Experience

Number Four

In 1902, while the Old Fort was incarcerating white prisoners, additional sections, known as Numbers Four and Five, were established to house black prisoners.

These sections held large communal cells that were overcrowded, rife with disease, and quickly governed by complicated and pervasive gangs that still exist within South Africa’s prison system today. Famously, Nongoloza, one of the founding members of the Numbers Gang – the 28s, in particular, which today operates predominantly out of Pollsmoor Prison in Cape Town – served time at Number Four.

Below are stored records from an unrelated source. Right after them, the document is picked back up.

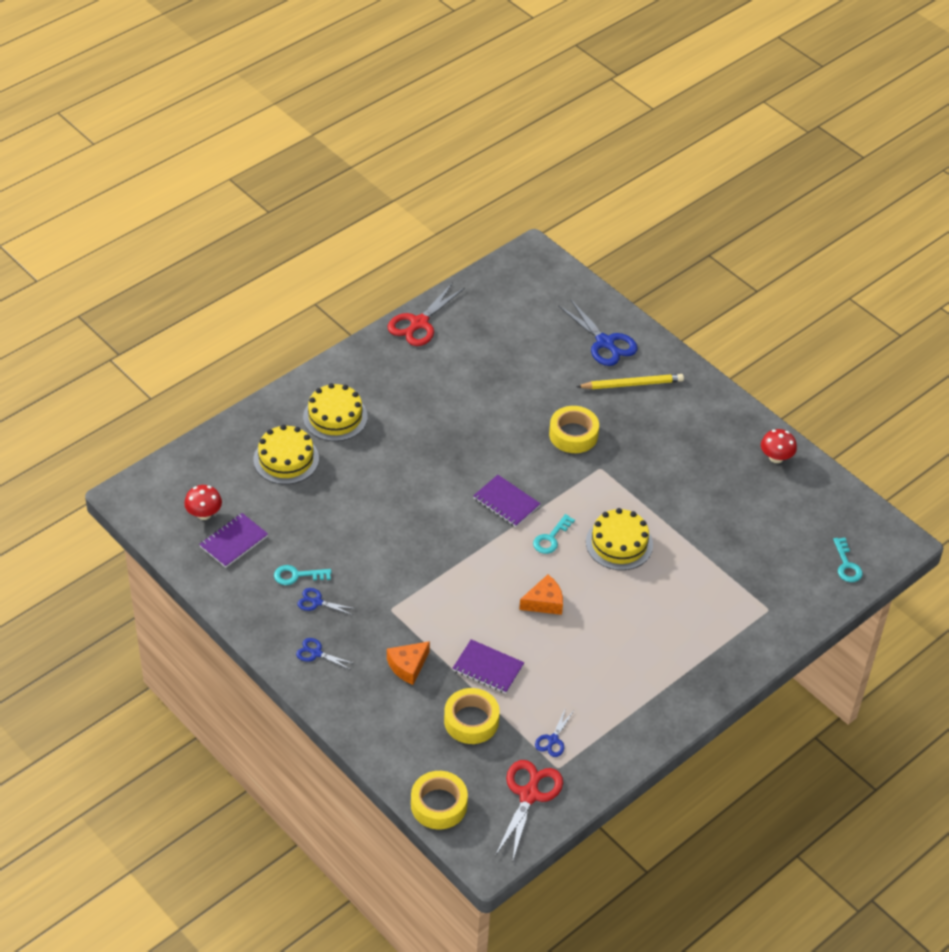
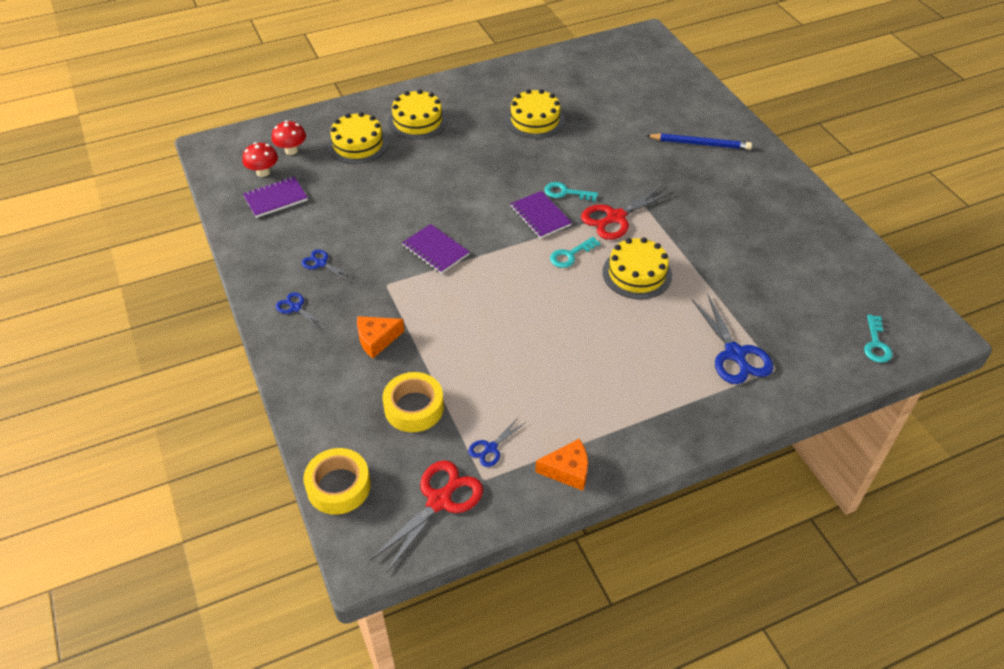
camera: 20 degrees right, 0 degrees up
(297, 575) = (315, 237): turquoise key -> turquoise key (565, 192)
(419, 323) = (525, 67): red scissors -> red scissors (615, 217)
(456, 390) = (535, 120): none -> yellow cake
(488, 668) = (455, 360): purple notebook -> purple notebook (435, 250)
(544, 602) = (539, 311): orange cheese -> orange cheese (567, 470)
(573, 434) = (628, 173): yellow tape -> none
(605, 343) = (686, 108): blue scissors -> blue scissors (735, 354)
(632, 384) = (700, 144): yellow pencil -> blue pencil
(776, 457) = (825, 230): red mushroom -> red mushroom (291, 150)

Gang intimidation, however, was one facet of a life already rendered almost unbearable by prison authorities who subjected inmates to indignities both numerous and extreme. Food was rationed according to racial groups, with African men receiving the smallest and least nutritious portions. The practice of Tausa was also conducted, which saw naked prisoners jump into the air, clap their hands and land in such a way that warders could inspect their anuses for hidden items.

The trauma of these experiences sits heavily around the isolation cells at the very end of the Number Four premises. These cells carry the scars of this place, both metaphorically and literally in the form of graffiti etched into the inside of their doors. Of course, there are much deeper scars that were – and continue to be – borne by the precinct’s ex-prisoners.

Former political prisoners incarcerated at Number Four include Indian civil rights leader Mahatma Gandhi, founder of the Pan Africanist Congress Robert Sobukwe, and former African National Congress president Albert Luthuli. Common law prisoners, usually those contravening petty apartheid laws, were also held at Number Four.

Before these sections of the prison closed down, also in 1983, Number Four held short-term prisoners and Number Five longer-term prisoners.